Roméo Dallaire, soldat pour la vie

Publié le

Le général à la retraite Roméo Dallaire dans nos studios
Le général à la retraite Roméo Dallaire dans nos studios   Photo : Radio-Canada / Pascal Michaud

« Je ne crois pas au concept de la retraite. J'ajuste mon horaire pour d'autres choses. » Roméo Dallaire est un ancien lieutenant-général et sénateur à la retraite. Il écrit aujourd'hui des livres et donne des conférences sur le syndrome de stress post-traumatique. Dans cette conversation avec Marie-France Bazzo, le spécialiste de l'humanitaire et des droits de la personne parle des effets des guerres sur sa vie et sur les générations de militaires qui l'ont précédé.

Soldats de père en fils
Roméo Dallaire vient d'une famille de plusieurs générations de militaires. Il a toujours baigné dans cet univers. Petit, il aidait son père à cirer ses chaussures, à préparer ses uniformes. « J’avais des soldats de plomb par centaines. On avait un chalet près de Saint-Donat, où on faisait des guerres et des combats tous les jours. »

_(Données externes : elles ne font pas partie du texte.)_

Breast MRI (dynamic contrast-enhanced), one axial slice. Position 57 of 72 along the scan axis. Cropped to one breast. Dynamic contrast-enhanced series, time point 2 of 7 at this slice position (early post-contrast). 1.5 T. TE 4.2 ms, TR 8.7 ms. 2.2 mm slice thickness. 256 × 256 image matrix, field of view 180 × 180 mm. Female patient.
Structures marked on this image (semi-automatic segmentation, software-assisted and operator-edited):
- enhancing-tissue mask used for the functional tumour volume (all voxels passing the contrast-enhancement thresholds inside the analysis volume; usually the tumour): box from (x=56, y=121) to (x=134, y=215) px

Le collège militaire a été plus facile pour moi que pour d’autres, parce que c’était plus sévère chez moi qu’au collège. Mais le volet négatif de tout ça, c’est que mon père a été horriblement affecté par la guerre. L’impact [de la guerre] a été énorme sur la rage qu’il avait, la boisson, toutes ces choses-là.

Roméo Dallaire

Trois mots pour le définir

Soldat : « C’est plus qu’une profession, c’est une vocation. On ne peut pas se donner à une profession où l'on se met en péril. Ça va bien au-delà de l’uniforme. »

Humanitaire : « L’humanité est une réalité maintenant. Historiquement, on parlait d’empires, mais ce n’était que des secteurs. Aujourd’hui, on fait face au globe, à la planète, à l’humanité. Nos agissements dans un coin du globe vont affecter d’autres êtres humains. »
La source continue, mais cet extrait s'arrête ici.